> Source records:
· · ·
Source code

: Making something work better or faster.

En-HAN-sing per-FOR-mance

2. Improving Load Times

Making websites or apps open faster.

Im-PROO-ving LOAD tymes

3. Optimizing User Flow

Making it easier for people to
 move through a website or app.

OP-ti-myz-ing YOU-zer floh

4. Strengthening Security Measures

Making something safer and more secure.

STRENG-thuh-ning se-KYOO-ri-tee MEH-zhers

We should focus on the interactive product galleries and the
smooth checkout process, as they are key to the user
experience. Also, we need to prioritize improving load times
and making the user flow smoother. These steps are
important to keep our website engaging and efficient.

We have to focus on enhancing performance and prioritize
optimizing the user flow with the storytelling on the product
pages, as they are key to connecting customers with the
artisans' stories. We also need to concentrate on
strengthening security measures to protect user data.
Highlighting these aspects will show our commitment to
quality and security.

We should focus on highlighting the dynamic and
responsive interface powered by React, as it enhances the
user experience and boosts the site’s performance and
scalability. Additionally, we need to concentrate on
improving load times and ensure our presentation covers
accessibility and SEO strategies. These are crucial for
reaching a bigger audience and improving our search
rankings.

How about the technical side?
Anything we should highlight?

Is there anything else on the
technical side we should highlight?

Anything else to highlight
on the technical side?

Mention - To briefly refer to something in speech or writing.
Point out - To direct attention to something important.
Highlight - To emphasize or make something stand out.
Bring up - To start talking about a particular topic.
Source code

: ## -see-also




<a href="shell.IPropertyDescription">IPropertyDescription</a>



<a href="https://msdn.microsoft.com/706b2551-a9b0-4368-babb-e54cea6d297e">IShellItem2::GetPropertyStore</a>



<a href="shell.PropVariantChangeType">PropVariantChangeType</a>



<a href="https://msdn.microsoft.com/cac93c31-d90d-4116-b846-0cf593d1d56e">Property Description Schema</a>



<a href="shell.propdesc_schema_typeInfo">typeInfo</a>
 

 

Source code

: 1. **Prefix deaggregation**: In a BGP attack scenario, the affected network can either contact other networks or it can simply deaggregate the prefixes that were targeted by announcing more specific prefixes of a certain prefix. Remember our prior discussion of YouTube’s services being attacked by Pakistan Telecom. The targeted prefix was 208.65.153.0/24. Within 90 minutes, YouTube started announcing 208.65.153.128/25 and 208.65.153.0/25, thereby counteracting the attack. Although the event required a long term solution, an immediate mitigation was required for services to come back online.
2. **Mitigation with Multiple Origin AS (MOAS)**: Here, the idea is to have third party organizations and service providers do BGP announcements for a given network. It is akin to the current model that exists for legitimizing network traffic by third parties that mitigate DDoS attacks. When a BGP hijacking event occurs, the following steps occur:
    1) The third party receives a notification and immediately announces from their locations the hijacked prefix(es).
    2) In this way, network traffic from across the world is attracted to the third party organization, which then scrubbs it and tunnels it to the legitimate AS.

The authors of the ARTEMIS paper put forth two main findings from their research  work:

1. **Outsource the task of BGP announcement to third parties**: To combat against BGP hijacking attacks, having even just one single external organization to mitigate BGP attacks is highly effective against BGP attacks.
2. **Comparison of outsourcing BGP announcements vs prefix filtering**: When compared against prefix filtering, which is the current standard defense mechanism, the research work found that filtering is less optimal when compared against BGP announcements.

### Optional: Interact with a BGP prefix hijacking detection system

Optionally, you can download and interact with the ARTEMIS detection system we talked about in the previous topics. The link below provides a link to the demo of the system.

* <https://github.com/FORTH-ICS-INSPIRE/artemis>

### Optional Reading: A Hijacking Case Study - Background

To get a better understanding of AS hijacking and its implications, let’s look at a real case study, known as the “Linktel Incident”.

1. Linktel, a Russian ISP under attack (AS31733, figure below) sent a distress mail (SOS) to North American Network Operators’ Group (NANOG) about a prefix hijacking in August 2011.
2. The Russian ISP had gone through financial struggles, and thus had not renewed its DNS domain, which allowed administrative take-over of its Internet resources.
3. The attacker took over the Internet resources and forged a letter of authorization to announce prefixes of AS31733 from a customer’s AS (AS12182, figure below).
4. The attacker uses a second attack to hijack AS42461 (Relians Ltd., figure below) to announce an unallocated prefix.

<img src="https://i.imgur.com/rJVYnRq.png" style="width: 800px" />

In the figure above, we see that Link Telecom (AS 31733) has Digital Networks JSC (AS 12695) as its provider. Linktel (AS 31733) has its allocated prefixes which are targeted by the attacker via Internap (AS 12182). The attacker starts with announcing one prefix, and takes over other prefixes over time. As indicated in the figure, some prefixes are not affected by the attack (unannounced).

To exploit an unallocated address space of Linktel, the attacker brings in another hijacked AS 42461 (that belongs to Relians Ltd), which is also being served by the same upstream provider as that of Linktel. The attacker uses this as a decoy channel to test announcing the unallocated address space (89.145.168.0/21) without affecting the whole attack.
· · ·
> What to do:
If a line of the data contains "current", it counts; report the number of such lines and nothing else.

> Task result:
2